Jo-Jo-Effekt
Der Jo-Jo-Effekt oder Weight Cycling bezeichnet wiederholte Phasen von Gewichtsabnahme und anschließender Zunahme über mehrere Diätversuche hinweg. Normale Schwankungen durch Wasser, Glykogen, Salz, Darminhalt oder Menstruationszyklus sind damit nicht gemeint. Studien verwenden unterschiedliche Grenzen dafür, wie groß, häufig und lang eine Veränderung sein muss.

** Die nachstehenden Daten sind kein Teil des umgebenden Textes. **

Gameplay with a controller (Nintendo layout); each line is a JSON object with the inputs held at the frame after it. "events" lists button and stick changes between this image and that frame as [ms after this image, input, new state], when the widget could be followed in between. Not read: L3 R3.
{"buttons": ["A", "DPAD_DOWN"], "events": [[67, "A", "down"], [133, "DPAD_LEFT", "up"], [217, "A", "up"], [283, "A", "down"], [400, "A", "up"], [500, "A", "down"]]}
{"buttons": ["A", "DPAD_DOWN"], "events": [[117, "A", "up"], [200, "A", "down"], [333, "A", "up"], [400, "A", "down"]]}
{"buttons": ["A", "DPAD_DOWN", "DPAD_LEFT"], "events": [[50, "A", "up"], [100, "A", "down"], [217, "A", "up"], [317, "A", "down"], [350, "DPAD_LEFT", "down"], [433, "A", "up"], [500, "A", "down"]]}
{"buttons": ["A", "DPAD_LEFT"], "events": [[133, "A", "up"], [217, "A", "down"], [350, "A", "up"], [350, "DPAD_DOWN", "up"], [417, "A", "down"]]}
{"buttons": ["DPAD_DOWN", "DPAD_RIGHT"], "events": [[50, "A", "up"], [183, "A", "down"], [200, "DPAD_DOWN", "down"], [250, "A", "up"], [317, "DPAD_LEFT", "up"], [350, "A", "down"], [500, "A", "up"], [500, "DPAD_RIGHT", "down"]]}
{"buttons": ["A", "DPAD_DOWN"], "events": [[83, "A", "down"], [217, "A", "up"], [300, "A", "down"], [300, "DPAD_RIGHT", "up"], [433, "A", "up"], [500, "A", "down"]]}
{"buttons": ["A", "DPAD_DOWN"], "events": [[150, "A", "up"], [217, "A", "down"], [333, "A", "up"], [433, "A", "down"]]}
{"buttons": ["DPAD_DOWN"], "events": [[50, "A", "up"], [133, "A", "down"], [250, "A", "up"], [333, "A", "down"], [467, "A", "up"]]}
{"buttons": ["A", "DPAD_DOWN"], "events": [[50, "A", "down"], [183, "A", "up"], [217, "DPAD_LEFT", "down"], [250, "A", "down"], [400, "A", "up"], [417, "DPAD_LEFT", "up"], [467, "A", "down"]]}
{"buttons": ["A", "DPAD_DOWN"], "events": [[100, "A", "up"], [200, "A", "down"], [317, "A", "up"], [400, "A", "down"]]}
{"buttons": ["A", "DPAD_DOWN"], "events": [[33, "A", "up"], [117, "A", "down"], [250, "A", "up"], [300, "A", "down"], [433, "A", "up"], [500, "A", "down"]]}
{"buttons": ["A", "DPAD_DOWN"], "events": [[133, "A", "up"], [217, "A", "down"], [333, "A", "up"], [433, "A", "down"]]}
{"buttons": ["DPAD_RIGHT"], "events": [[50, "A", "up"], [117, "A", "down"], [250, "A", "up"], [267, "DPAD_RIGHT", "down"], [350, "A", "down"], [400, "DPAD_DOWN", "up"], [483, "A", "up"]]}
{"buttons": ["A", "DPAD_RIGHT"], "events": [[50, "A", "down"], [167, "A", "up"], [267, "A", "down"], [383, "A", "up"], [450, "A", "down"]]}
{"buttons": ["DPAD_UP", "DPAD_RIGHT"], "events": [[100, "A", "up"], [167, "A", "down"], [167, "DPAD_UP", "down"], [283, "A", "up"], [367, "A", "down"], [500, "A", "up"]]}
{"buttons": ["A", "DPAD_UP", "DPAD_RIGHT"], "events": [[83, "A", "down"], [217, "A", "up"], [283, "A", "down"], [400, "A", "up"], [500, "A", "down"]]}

Eine erneute Zunahme kann entstehen, wenn nach der Diät wieder dieselben Gewohnheiten und Umweltbedingungen wie zuvor gelten. Ein leichterer Körper benötigt außerdem weniger Energie für Bewegung und Erhaltung; zugleich können biologische Veränderungen von Hunger und Energieverbrauch die Zunahme begünstigen. Diese Anpassungen bedeuten nicht, dass der Stoffwechsel dauerhaft zerstört ist, und machen den Verlauf nicht unvermeidlich.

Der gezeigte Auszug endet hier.